■ Page excerpt
◇ ◇ ◇ ◇ ◇ ◇ ◇
Pre-built server/workstation equivalent: $15,000–$25,000+ from major OEMs.

Multi-GPU configurations enable parallel inference (different models on different GPUs) or larger model sizes (32B+ via tensor parallelism). Dual RTX 4090s provide 48 GB total VRAM — enough for 32B models at Q8 quantization.

"Do We Need an A100?"

The NVIDIA A100 (40 GB or 80 GB) costs $10,000–$15,000 per unit. It's designed for training workloads that benefit from high memory bandwidth (2 TB/s on the 80 GB variant) and large tensor cores.

For data preparation, the A100's strengths are largely irrelevant:

Memory bandwidth: Data prep inference uses small batch sizes (often 1), so memory bandwidth matters less than it does during training.
Tensor cores: Small-batch inference doesn't saturate tensor cores. The A100's FP16 throughput advantage over consumer GPUs is wasted at batch size 1.
VRAM: The 80 GB variant is useful for very large models (70B+), but these models are slower for labeling tasks and rarely more accurate than 14B models on classification and extraction.

An RTX 4090 (24 GB VRAM, $1,800) provides 80–90% of the A100's inference performance for data preparation tasks at 12–15% of the cost. Two RTX 4090s ($3,600) provide more total VRAM and comparable throughput.

Save the A100 budget for actual training runs.

NPU Support for Newer Hardware

Neural Processing Units (NPUs) are appearing in recent laptop and desktop CPUs — Intel Meteor Lake and Arrow Lake, AMD Ryzen AI, Qualcomm Snapdragon X Elite. These dedicated inference accelerators promise efficient local AI inference without a discrete GPU.

Current state for data preparation:

Throughput: NPUs in 2026 deliver 10–45 TOPS, compared to 100+ TOPS for a mid-range GPU. Suitable for lightweight models (1B–3B parameters) but too slow for 7B+ models that data prep labeling requires.
Software support: Ollama and llama.cpp have experimental NPU support. Stability varies by hardware vendor. ONNX Runtime provides the broadest NPU compatibility.
Use case: NPUs are useful for edge inference on deployed models. For data preparation — where you're processing documents in batch, not serving real-time requests — a discrete GPU is more practical.

NPUs will become more relevant as their TOPS rating increases and software support matures. For now, plan around GPU-based inference for data preparation workloads.

RAM Sizing for Large Document Processing

System RAM is the quiet bottleneck that catches teams off guard:

PDF processing: A 200-page PDF with embedded images can consume 1–2 GB during parsing. Processing 16 files concurrently requires 16–32 GB just for PDF buffers.
Deduplication: Fuzzy dedup on 5 million documents requires 10–20 GB for signature storage.
LLM context: Even though the model runs on GPU, the application assembles prompts in system RAM. Long documents with extensive context windows (8K–32K tokens) consume 100–500 MB per concurrent inference.
OS and application overhead: 4–8 GB for the OS, application runtime, and file system caches.
◇ ◇ ◇ ◇ ◇ ◇ ◇
■ Entries shown
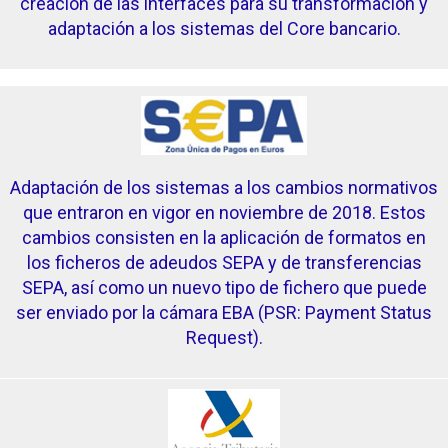
creación de las interfaces para su transformación y
adaptación a los sistemas del Core bancario.
Adaptación de los sistemas a los cambios normativos
que entraron en vigor en noviembre de 2018. Estos
cambios consisten en la aplicación de formatos en
los ficheros de adeudos SEPA y de transferencias
SEPA, así como un nuevo tipo de fichero que puede
ser enviado por la cámara EBA (PSR: Payment Status
Request).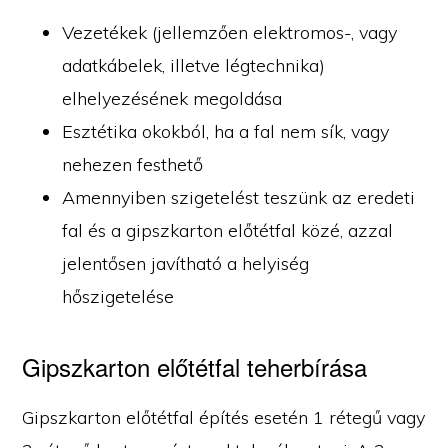
Vezetékek (jellemzően elektromos-, vagy
adatkábelek, illetve légtechnika)
elhelyezésének megoldása
Esztétika okokból, ha a fal nem sík, vagy
nehezen festhető
Amennyiben szigetelést teszünk az eredeti
fal és a gipszkarton előtétfal közé, azzal
jelentősen javítható a helyiség
hőszigetelése
Gipszkarton előtétfal teherbírása
Gipszkarton előtétfal építés esetén 1 rétegű vagy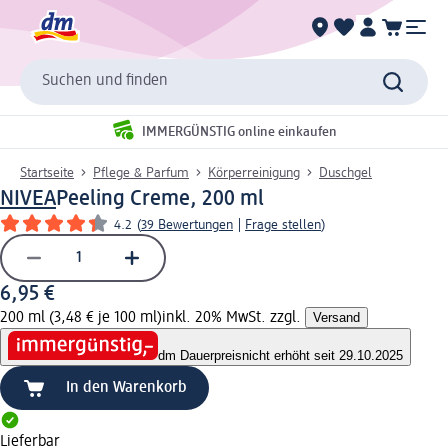
Suchen und finden
IMMERGÜNSTIG online einkaufen
Startseite
Pflege & Parfum
Körperreinigung
Duschgel
NIVEA
Peeling Creme, 200 ml
4.2
(
39 Bewertungen
|
Frage stellen
)
6,95 €
200 ml (3,48 € je 100 ml)
inkl. 20% MwSt. zzgl.
Versand
dm Dauerpreis
nicht erhöht seit 29.10.2025
In den Warenkorb
Lieferbar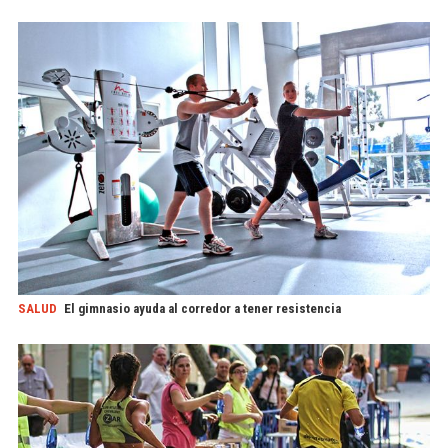
SALUD
El gimnasio ayuda al corredor a tener resistencia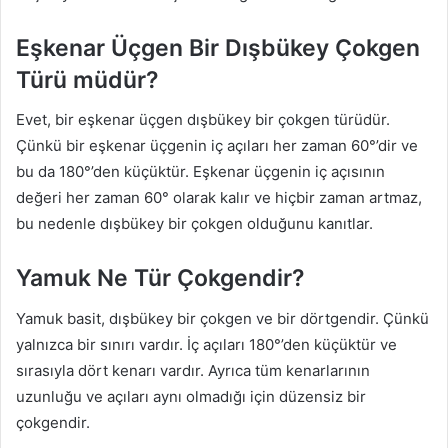
Eşkenar Üçgen Bir Dışbükey Çokgen
Türü müdür?
Evet, bir eşkenar üçgen dışbükey bir çokgen türüdür.
Çünkü bir eşkenar üçgenin iç açıları her zaman 60°’dir ve
bu da 180°’den küçüktür. Eşkenar üçgenin iç açısının
değeri her zaman 60° olarak kalır ve hiçbir zaman artmaz,
bu nedenle dışbükey bir çokgen olduğunu kanıtlar.
Yamuk Ne Tür Çokgendir?
Yamuk basit, dışbükey bir çokgen ve bir dörtgendir. Çünkü
yalnızca bir sınırı vardır. İç açıları 180°’den küçüktür ve
sırasıyla dört kenarı vardır. Ayrıca tüm kenarlarının
uzunluğu ve açıları aynı olmadığı için düzensiz bir
çokgendir.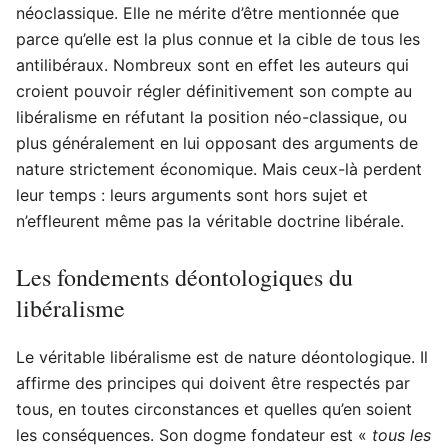
néoclassique. Elle ne mérite d’être mentionnée que
parce qu’elle est la plus connue et la cible de tous les
antilibéraux. Nombreux sont en effet les auteurs qui
croient pouvoir régler définitivement son compte au
libéralisme en réfutant la position néo-classique, ou
plus généralement en lui opposant des arguments de
nature strictement économique. Mais ceux-là perdent
leur temps : leurs arguments sont hors sujet et
n’effleurent même pas la véritable doctrine libérale.
Les fondements déontologiques du
libéralisme
Le véritable libéralisme est de nature déontologique. Il
affirme des principes qui doivent être respectés par
tous, en toutes circonstances et quelles qu’en soient
les conséquences. Son dogme fondateur est «
tous les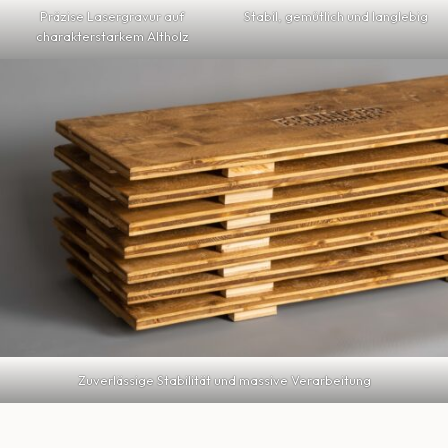
Präzise Lasergravur auf
Stabil, gemütlich und langlebig
charakterstarkem Altholz
Zuverlässige Stabilität und massive Verarbeitung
◇ ◇ ◇ ◇ ◇ ◇ ◇
■ Task goal
Summarize the excerpt on hardware for data preparation in three sentences.

■ Solved problem
For data preparation, an A100 is largely unnecessary: its memory bandwidth, tensor cores, and extra VRAM do little for small-batch inference, while an RTX 4090 delivers 80–90% of its inference performance at 12–15% of the cost, so the A100 budget should go to actual training runs. NPUs in recent CPUs deliver 10–45 TOPS, which is enough for lightweight 1B–3B models but too slow for the 7B+ models that labeling requires, so GPU-based inference remains the practical plan for now. System RAM is a quiet bottleneck because PDF parsing, fuzzy deduplication, prompt assembly for long contexts, and OS and application overhead each consume substantial memory.